I've considered it, yes --- but it's hard. Currently I segfault under PyPy. I've got the learner and hash-table code working, but I need to debug the NLP. I suspect it's the way I'm interning my strings.


I didn't know what NLP is, maybe you should explain it (or simply write full words in stead of the abbreviation) once in the beginning of your website.


Natural Language Processing.


I clicked this post because I assumed Non-Linear Programming. Was disappointed.


Neuro-linguistic programming.

(Except obviously not.)


For anyone who has used this, how does this compare to TextBlob or Gensim?


TextBlob is a wrapper around NLTK and Pattern. Those libraries don't use very sophisticated statistics, so in 2013 I wrote a small Python POS tagger for TextBlob, which performs much better: https://honnibal.wordpress.com/2013/09/11/a-good-part-of-spe...

spaCy's POS tagger works like the one in the blog post, but it's implemented in Cython, and has some extra features.

Pattern has some nice morphological processing features. I don't do morphological generation, for instance, and I haven't hooked up the morphological analysis to the Python API yet.

TextBlob also gives you a few extra bits and pieces, like a wrapper of the Google translate API.

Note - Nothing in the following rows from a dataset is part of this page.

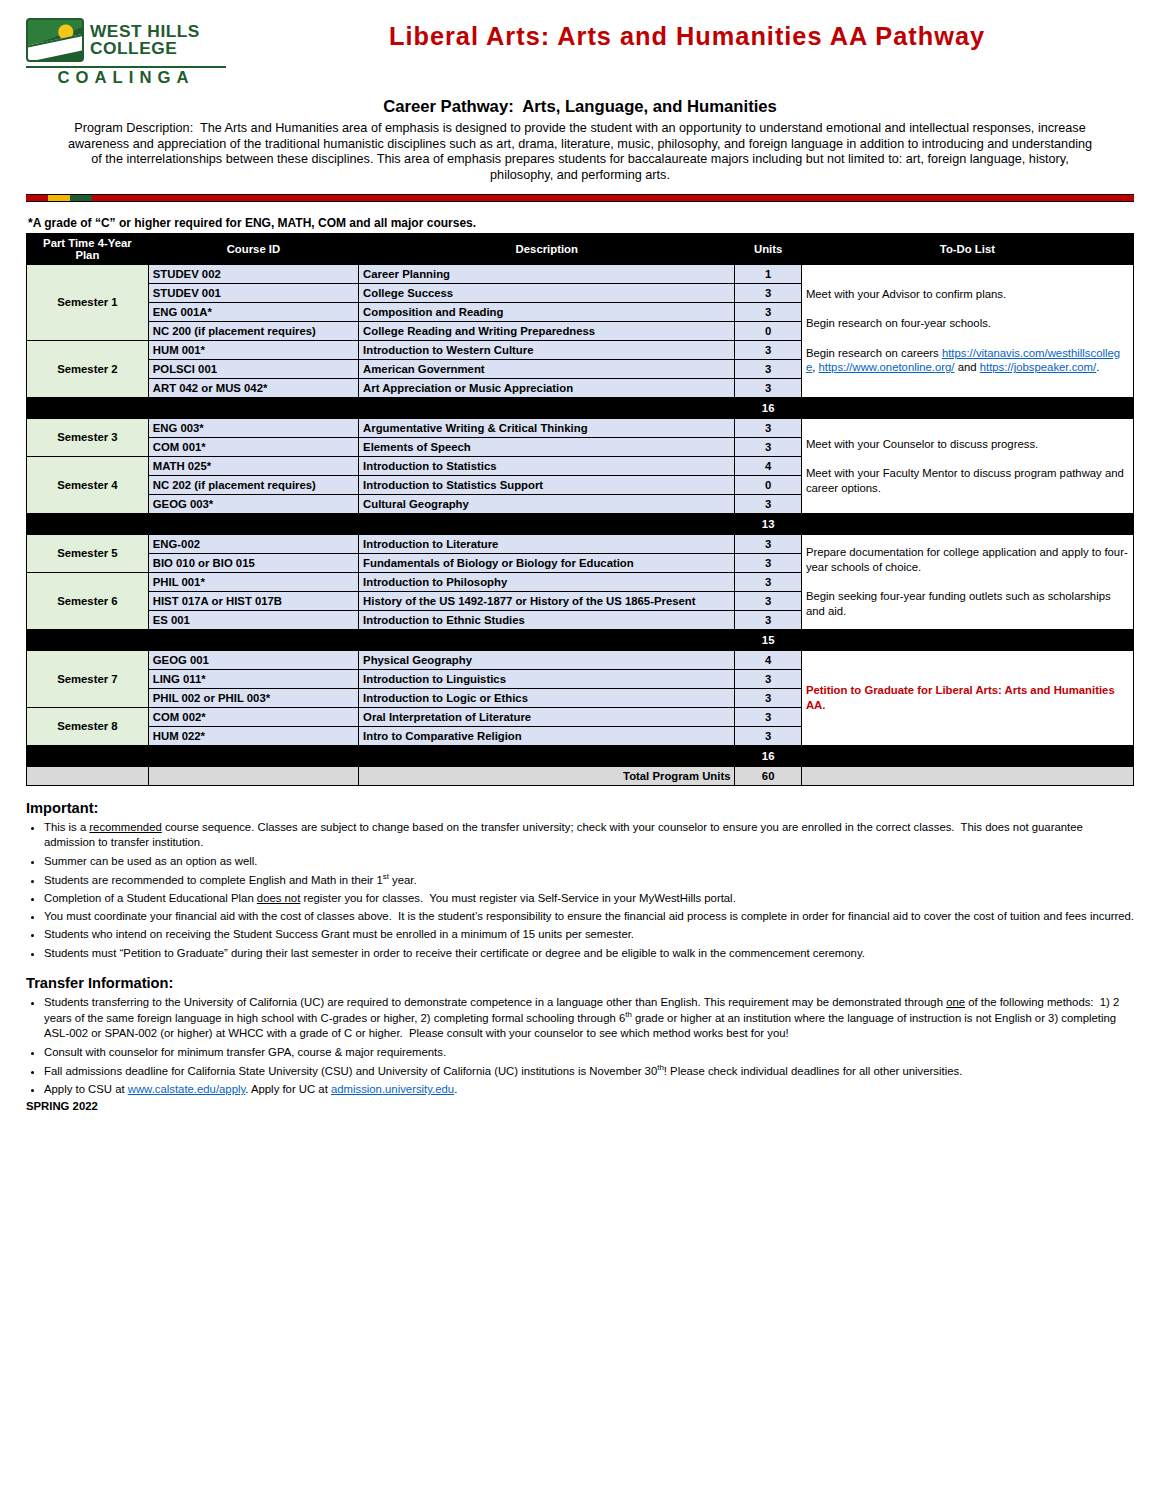WEST HILLS COLLEGE
COALINGA
Liberal Arts: Arts and Humanities AA Pathway
Career Pathway: Arts, Language, and Humanities
Program Description: The Arts and Humanities area of emphasis is designed to provide the student with an opportunity to understand emotional and intellectual responses, increase awareness and appreciation of the traditional humanistic disciplines such as art, drama, literature, music, philosophy, and foreign language in addition to introducing and understanding of the interrelationships between these disciplines. This area of emphasis prepares students for baccalaureate majors including but not limited to: art, foreign language, history, philosophy, and performing arts.
*A grade of “C” or higher required for ENG, MATH, COM and all major courses.
| Part Time 4-Year Plan | Course ID | Description | Units | To-Do List |
| --- | --- | --- | --- | --- |
| Semester 1 | STUDEV 002 | Career Planning | 1 | Meet with your Advisor to confirm plans. Begin research on four-year schools. Begin research on careers https://vitanavis.com/westhillscollege , https://www.onetonline.org/ and https://jobspeaker.com/ . |
| STUDEV 001 | College Success | 3 |
| ENG 001A* | Composition and Reading | 3 |
| NC 200 (if placement requires) | College Reading and Writing Preparedness | 0 |
| Semester 2 | HUM 001* | Introduction to Western Culture | 3 |
| POLSCI 001 | American Government | 3 |
| ART 042 or MUS 042* | Art Appreciation or Music Appreciation | 3 |
| | | | 16 | |
| Semester 3 | ENG 003* | Argumentative Writing & Critical Thinking | 3 | Meet with your Counselor to discuss progress. Meet with your Faculty Mentor to discuss program pathway and career options. |
| COM 001* | Elements of Speech | 3 |
| Semester 4 | MATH 025* | Introduction to Statistics | 4 |
| NC 202 (if placement requires) | Introduction to Statistics Support | 0 |
| GEOG 003* | Cultural Geography | 3 |
| | | | 13 | |
| Semester 5 | ENG-002 | Introduction to Literature | 3 | Prepare documentation for college application and apply to four-year schools of choice. Begin seeking four-year funding outlets such as scholarships and aid. |
| BIO 010 or BIO 015 | Fundamentals of Biology or Biology for Education | 3 |
| Semester 6 | PHIL 001* | Introduction to Philosophy | 3 |
| HIST 017A or HIST 017B | History of the US 1492-1877 or History of the US 1865-Present | 3 |
| ES 001 | Introduction to Ethnic Studies | 3 |
| | | | 15 | |
| Semester 7 | GEOG 001 | Physical Geography | 4 | Petition to Graduate for Liberal Arts: Arts and Humanities AA. |
| LING 011* | Introduction to Linguistics | 3 |
| PHIL 002 or PHIL 003* | Introduction to Logic or Ethics | 3 |
| Semester 8 | COM 002* | Oral Interpretation of Literature | 3 |
| HUM 022* | Intro to Comparative Religion | 3 |
| | | | 16 | |
| | | Total Program Units | 60 | |
Important:
This is a recommended course sequence. Classes are subject to change based on the transfer university; check with your counselor to ensure you are enrolled in the correct classes. This does not guarantee admission to transfer institution.
Summer can be used as an option as well.
Students are recommended to complete English and Math in their 1st year.
Completion of a Student Educational Plan does not register you for classes. You must register via Self-Service in your MyWestHills portal.
You must coordinate your financial aid with the cost of classes above. It is the student’s responsibility to ensure the financial aid process is complete in order for financial aid to cover the cost of tuition and fees incurred.
Students who intend on receiving the Student Success Grant must be enrolled in a minimum of 15 units per semester.
Students must “Petition to Graduate” during their last semester in order to receive their certificate or degree and be eligible to walk in the commencement ceremony.
Transfer Information:
Students transferring to the University of California (UC) are required to demonstrate competence in a language other than English. This requirement may be demonstrated through one of the following methods: 1) 2 years of the same foreign language in high school with C-grades or higher, 2) completing formal schooling through 6th grade or higher at an institution where the language of instruction is not English or 3) completing ASL-002 or SPAN-002 (or higher) at WHCC with a grade of C or higher. Please consult with your counselor to see which method works best for you!
Consult with counselor for minimum transfer GPA, course & major requirements.
Fall admissions deadline for California State University (CSU) and University of California (UC) institutions is November 30th! Please check individual deadlines for all other universities.
Apply to CSU at www.calstate.edu/apply. Apply for UC at admission.university.edu.
SPRING 2022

I'm really targeting the situation where you want to build a product around some NLP. In this use-case, you need the NLP to be fast, you need it to be as accurate as anyone knows how to make such a system, and you need it to be entirely in your control.

As far as GenSim goes: it's good. It does different things from spaCy, though --- topic modelling, etc. It would be nice to interoperate between the two libraries. I have no plans to implement topic models.


...and I have no plans to add NLP tools in gensim. The connection between gensim and tokenizing/tagging/parsing libs is intentionally loose and flexible.

I'm a fan of "do one thing, do it well".

Having said that, it would be great to facilitate "spaCy + gensim" pipelines for users.

For example, the "word vector representations" can be trained easily with gensim, on arbitrary user-specified corpora, whereas spaCy loads something pre-trained, in a specific format. Maybe room for some interoperability there?


> But the academic code is always GPL, undocumented, unuseable, or all three.

I'm not sure why this author is further propagating FUD that suggests GPL code is unsuitable for commercial use. Just because companies are irrationally afraid of the GPL doesn't make it true.


This was my understanding --- actually I designed the licensing structure of this project around the assumption that companies would not want to use GPL licensed code commercially. I offer an AGPL license, and offer a commercial license for a fixed fee.

My understanding is that if you link to the library, your code must also be GPL, which means that anyone linking to your code must be GPL, etc.

This is a problem if you're trying to sell your code. Probably you don't want to make it GPL, and you probably don't want to force your customers to make their code GPL.


> This is a problem if you're trying to sell your code.

I think relatively few tech companies are trying to sell their code directly these days. Most are hoping to build a product and/or service and then charge customers for access to it.


An API or a web service counts as distribution under the AGPL. If you run such a service, and you use spaCy --- either by linking the binary, or using it as a network service --- you'll have to AGPL your code. Which introduces equivalent restrictions on anyone who uses your service.


Because GPL is hard to work with. I want to write code, not dig through legalese or discuss with a lawyer whether it's okay for me to do X or Y. More often the easier option is either to completely isolate GPL'ed bits (i.e. run GPL software on a separate machine so that there's no possible interpretation under which we're modifying it), or use something with a different license.

Or are you saying companies should be more willing to GPL their products? That's unlikely to happen.